2.3 Celtic place names
Historical records of tribe names and place names give a strong indication of the spread of Celtic languages. For example, dunum or dunon, a fort, is found in the recorded names of Lugdunum (now Lyons, France and Leyden, Netherlands), Camulodunum (now Colchester, England), Kambodunon (now Kempten, Germany), Minnodunum (now Moudon, Switzerland), Lugidunum (now Legnica, Poland) and Singidunum (now Belgrade, Serbia). There is also a 2nd century AD record of a Tarvedu(nu)m ‘bull fort’ in the far north of Scotland, thought to represent modern Dunnet Head in Caithness. While most of these names have become obsolete, many place names still contain this element, or its descendant form, in countries where Celtic languages remain extant. Scottish examples include Dùn Dè (Dundee), Dùn Phàrlain (Dunfermline) and Dùn Gabhail (Dungavel).
Territory names with Gal- in them mark the spread of the Celtic peoples, as another term used by the Greeks for the Celts was Galatae; the Romans referred to Galli. There is a Galicia both in north-western Spain and in the borderlands of Ukraine and Poland.
The adjective ‘Gallic’, meaning French, refers to that country’s origins as the Celtic land of Gaul (interestingly the Gaelic word Gall, a ‘Lowlander’, originally meant a Gaul).
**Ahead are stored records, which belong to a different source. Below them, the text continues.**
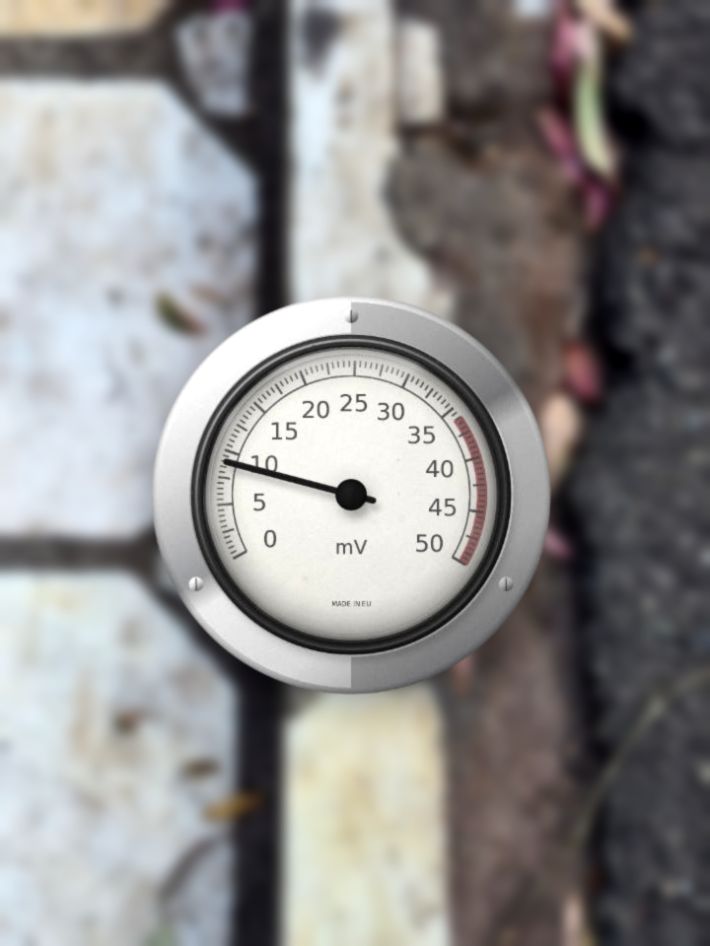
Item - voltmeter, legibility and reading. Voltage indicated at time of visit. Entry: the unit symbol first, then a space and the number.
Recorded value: mV 9
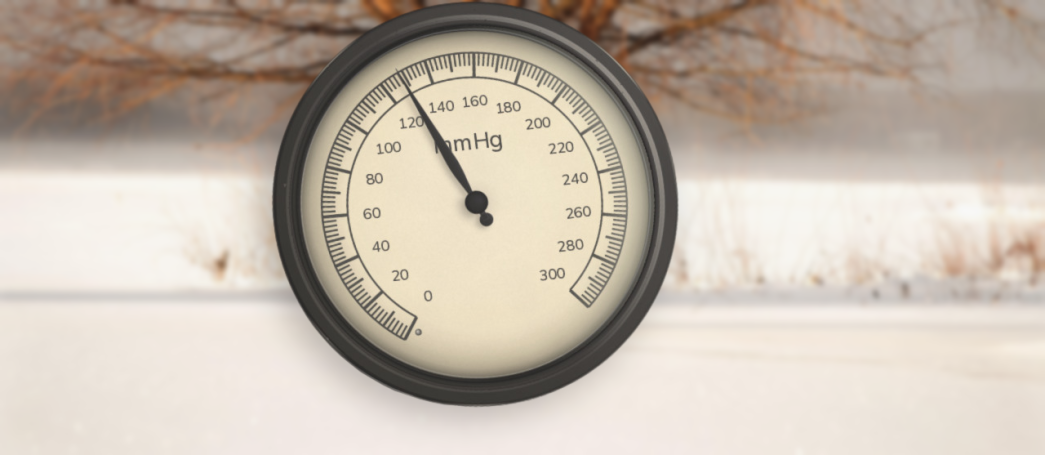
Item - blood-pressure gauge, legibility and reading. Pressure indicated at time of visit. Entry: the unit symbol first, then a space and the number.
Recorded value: mmHg 128
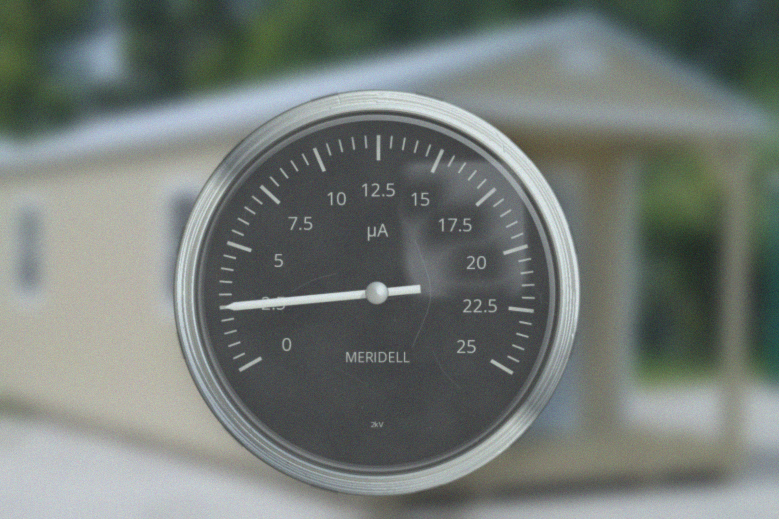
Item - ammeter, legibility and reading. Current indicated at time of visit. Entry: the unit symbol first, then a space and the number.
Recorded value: µA 2.5
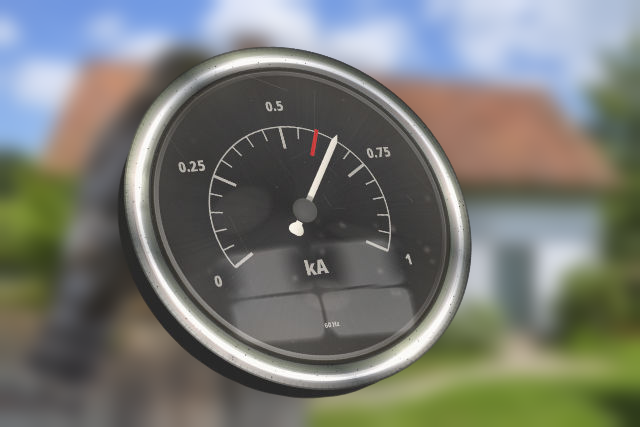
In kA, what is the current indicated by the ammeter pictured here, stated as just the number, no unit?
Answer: 0.65
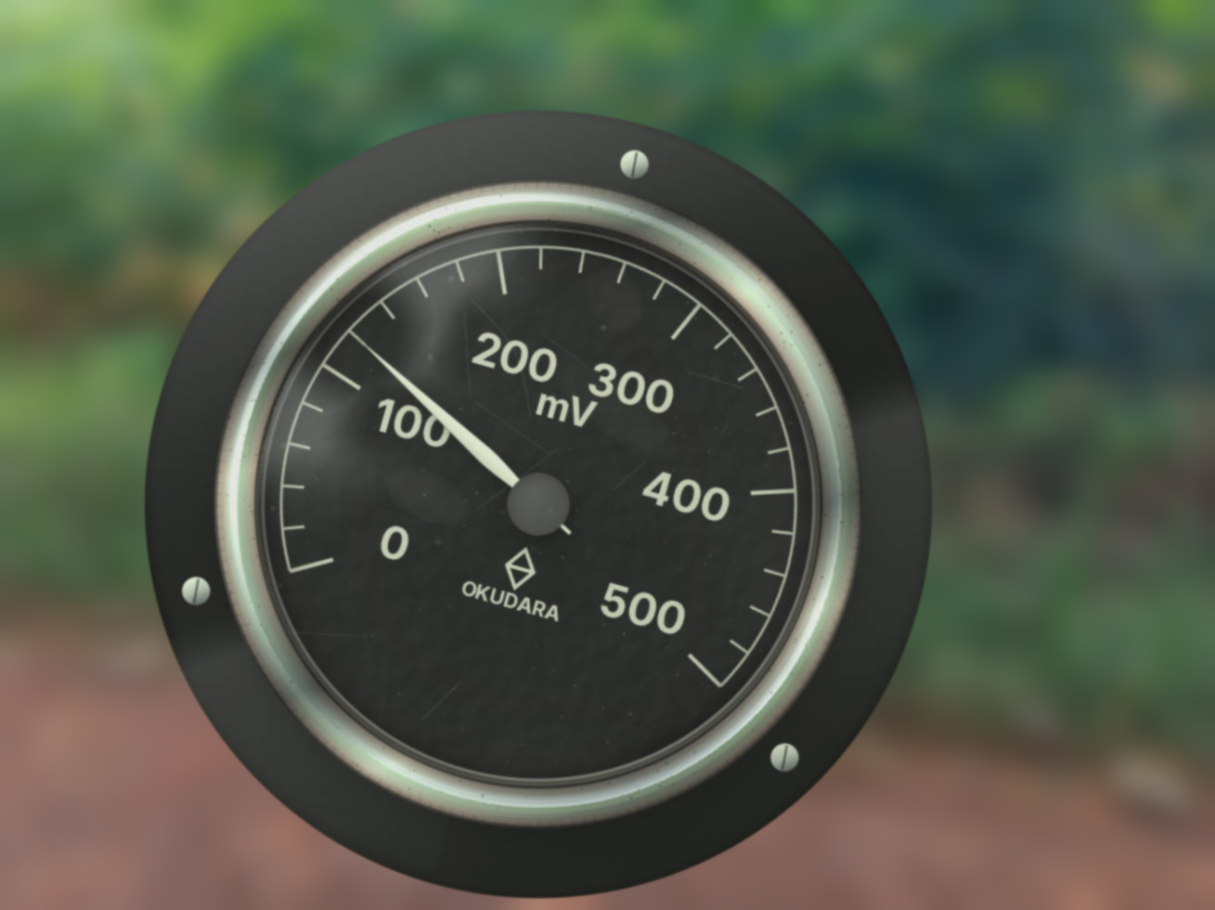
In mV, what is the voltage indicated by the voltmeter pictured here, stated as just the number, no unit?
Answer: 120
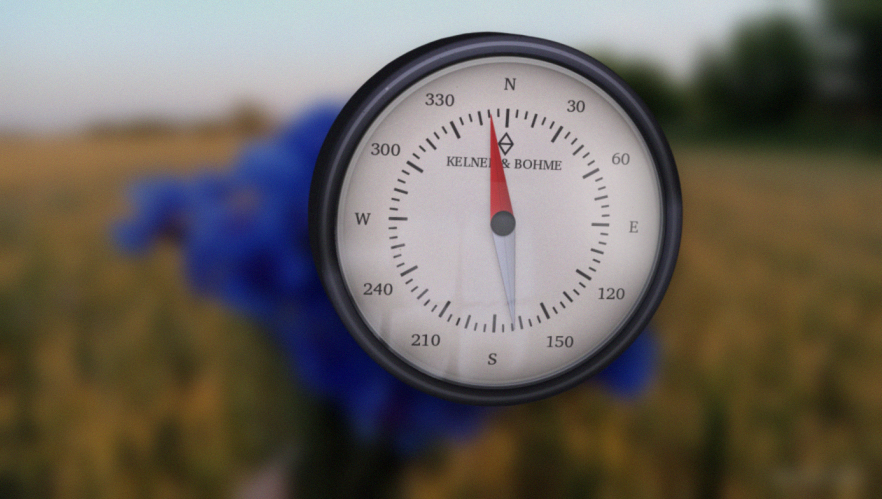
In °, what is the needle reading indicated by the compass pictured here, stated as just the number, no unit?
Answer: 350
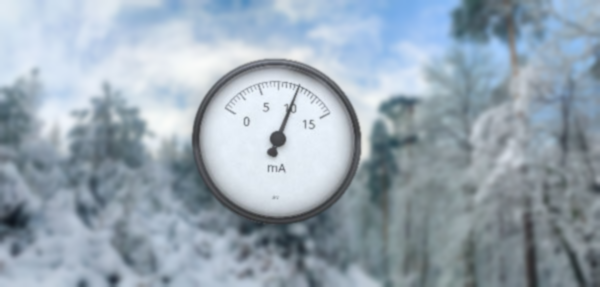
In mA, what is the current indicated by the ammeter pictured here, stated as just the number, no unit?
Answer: 10
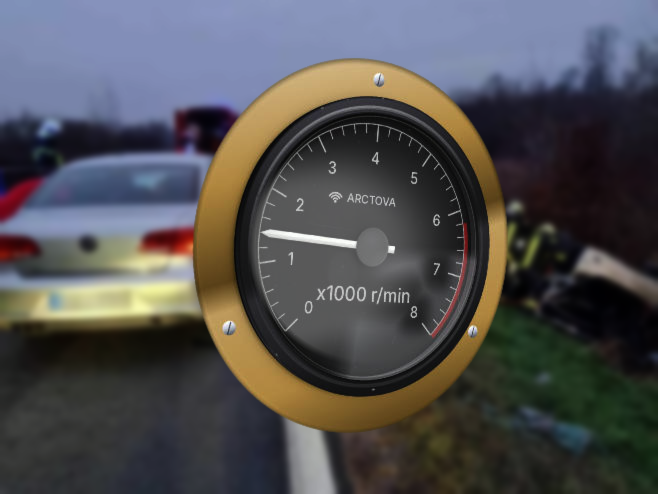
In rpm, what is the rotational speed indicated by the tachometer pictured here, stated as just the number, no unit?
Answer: 1400
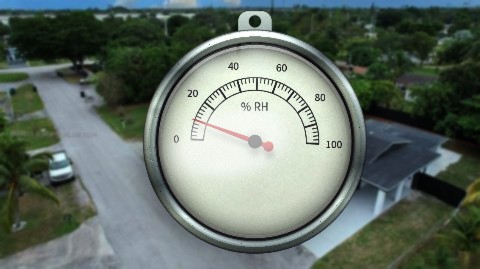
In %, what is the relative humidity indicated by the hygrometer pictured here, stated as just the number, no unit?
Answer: 10
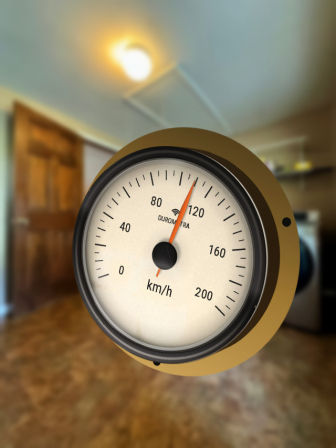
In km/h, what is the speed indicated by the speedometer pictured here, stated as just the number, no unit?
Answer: 110
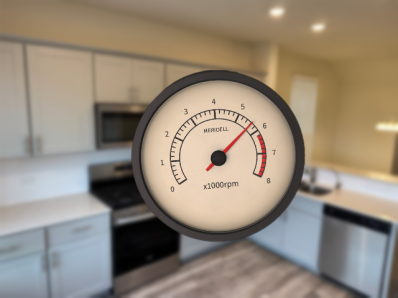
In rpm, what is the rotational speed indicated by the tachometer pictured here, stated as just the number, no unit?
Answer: 5600
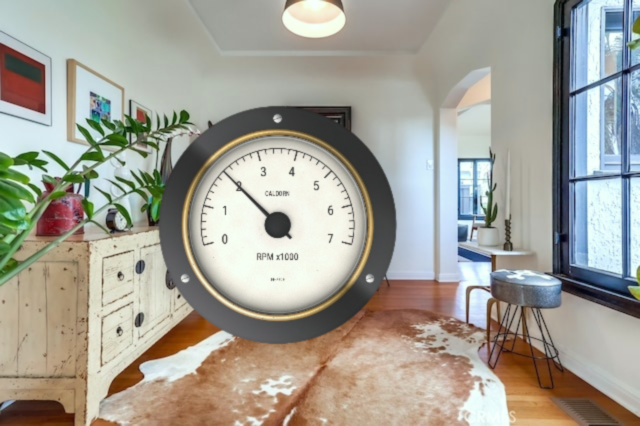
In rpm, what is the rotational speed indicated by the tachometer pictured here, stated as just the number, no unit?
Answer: 2000
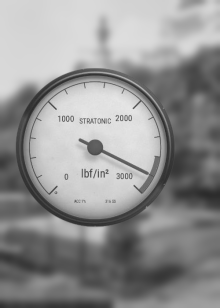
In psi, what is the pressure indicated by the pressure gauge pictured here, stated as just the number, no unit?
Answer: 2800
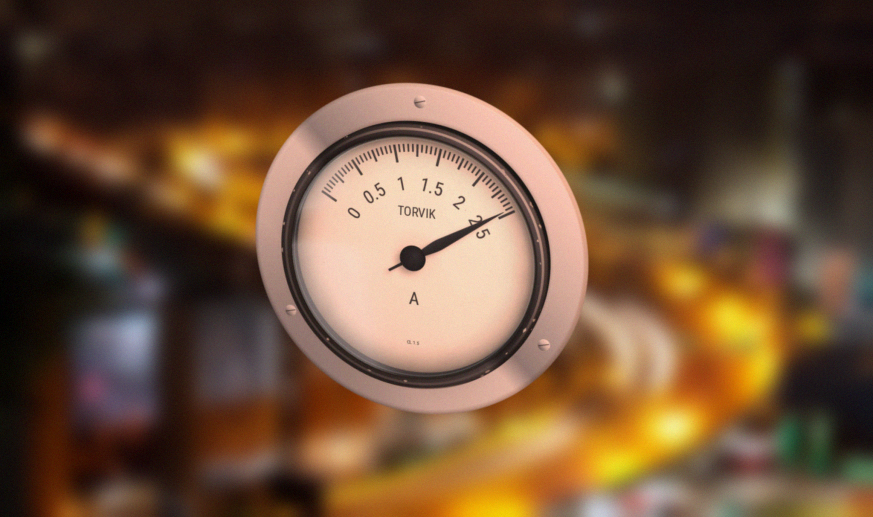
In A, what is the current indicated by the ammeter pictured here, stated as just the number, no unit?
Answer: 2.45
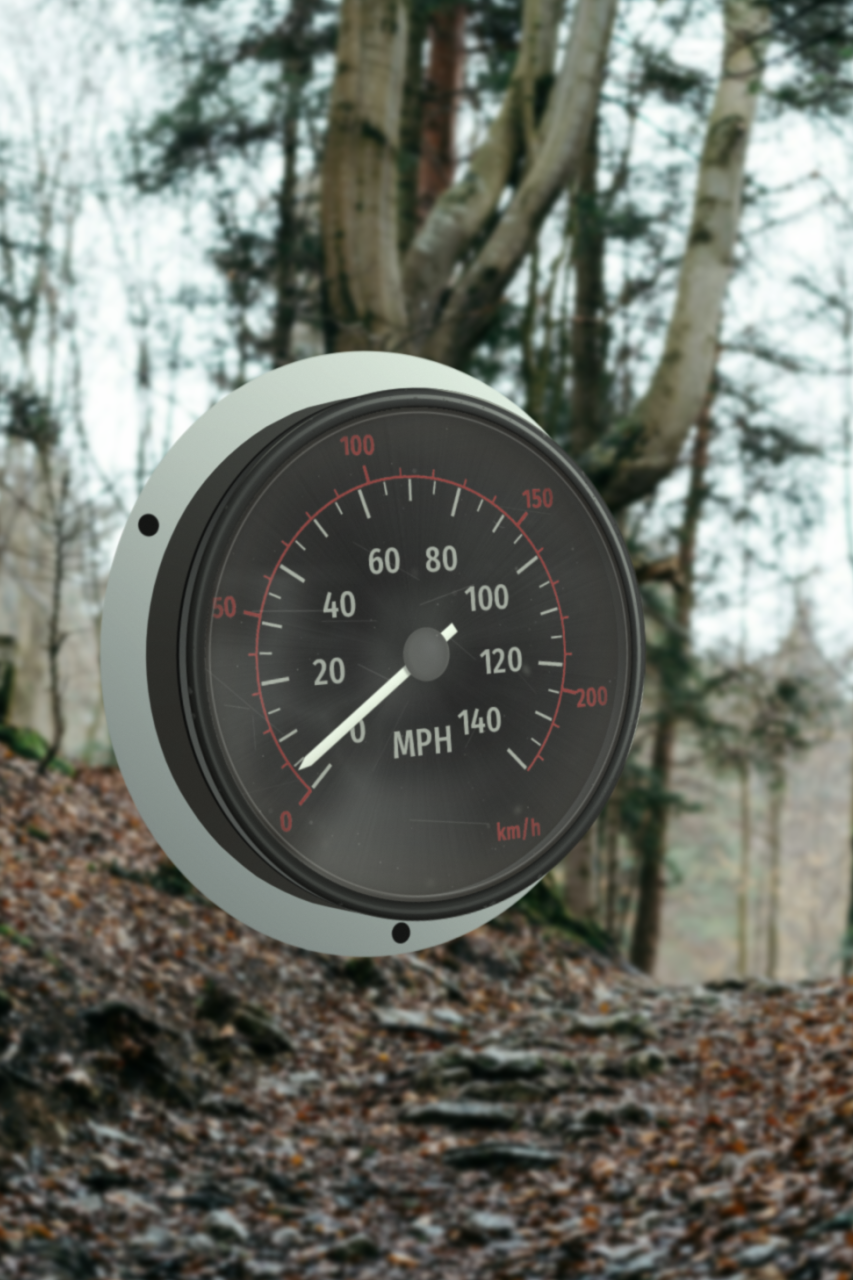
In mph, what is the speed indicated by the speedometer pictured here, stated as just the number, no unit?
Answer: 5
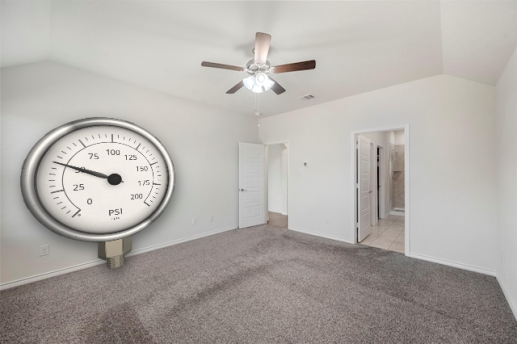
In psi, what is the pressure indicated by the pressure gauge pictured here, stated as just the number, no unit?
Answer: 50
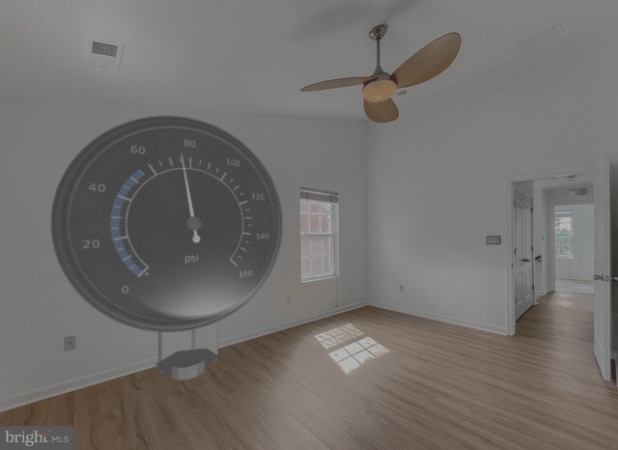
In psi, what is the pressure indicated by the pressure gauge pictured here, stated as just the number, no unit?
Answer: 75
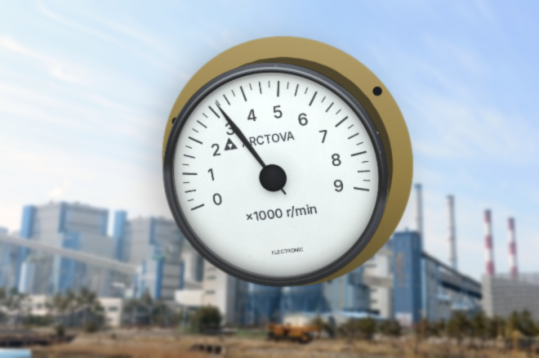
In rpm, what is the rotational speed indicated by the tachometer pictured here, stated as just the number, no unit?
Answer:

Galatia, in the centre of modern Turkey, boasts an ancient Celtic heritage which sprang from a migration of Celts from the middle Danube into Macedonia and Greece in the 3rd century BC. Some thousands of these Celts, both warriors and their families, were invited to participate in a conflict in Anatolia, after which they remained in the country. The Galatians are famed as the recipients of Paul’s Epistle, now a book of the Bible, and as late as the 4th century AD, St Jerome wrote that they spoke the same language as the natives of an area of the German Rhineland.